The mice were exposed to a stimulus (stress) between day 1 and day 4. Tear measurements were performed on day 0 (without stress), day 1, day 2 (before exposure to stress), and day 5 (the day after stress exposure ended). Five mice were used for each group (the vehicle and the SUPER H2 groups). The left eyes were used for the analysis.
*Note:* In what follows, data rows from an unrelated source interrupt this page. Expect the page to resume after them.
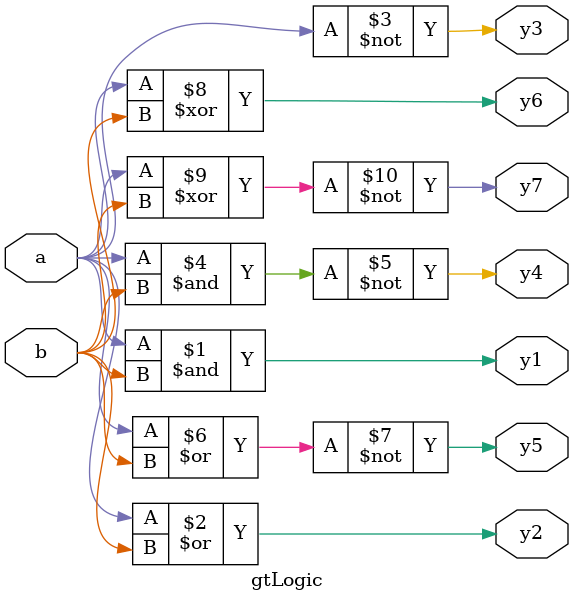
<source format=v>
module gtLogic( a,b,
                  y1,y2,y3,y4,y5,y6,y7
                 );
  input a;
  input b;
  output y1,y2,y3,y4,y5,y6,y7;
  assign y1 = a & b;
  assign y2 = a | b;
  assign y3 = ~a;
  assign y4 = ~(a & b);
  assign y5 = ~(a | b);
  assign y6 = a ^ b;
  assign y7 = ~(a ^ b);
endmodule

</source>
Intracellular ROS assay in lacrimal glands

After 4 days of stress exposure, the mice were euthanized with an overdose of anesthesia on day 5. The lacrimal gland tissue was removed for a 2′,7′-dichlorofluorescein diacetate (2′,7′-DCFH-DA) assay. The homogenized cell suspension was obtained from lacrimal gland tissue that was crushed using a crusher while being ice cooled. ROS were measured using the 2′,7′-DCFH-DA assay. The cells were incubated with 10 μM 2′,7′-DCFH-DA for 60 min at 37 °C and subsequently washed with phosphate-buffered saline. The fluorescence intensity was detected using Synergy 4 with a plate reader (BIOTEK INSTRUMENTS, Inc., Winooski, VT, USA) at an excitation wavelength of 485 nm and an emission wavelength of 528 nm.

Statistical analyses

All results are expressed as the mean ± standard deviation. Statistical analyses were performed using the Mann–Whitney U test. All analyses were conducted using SPSS version 25 for Windows (IBM Corp., Armonk, NY, USA). A p-value of < 0.05 was considered statistically significant.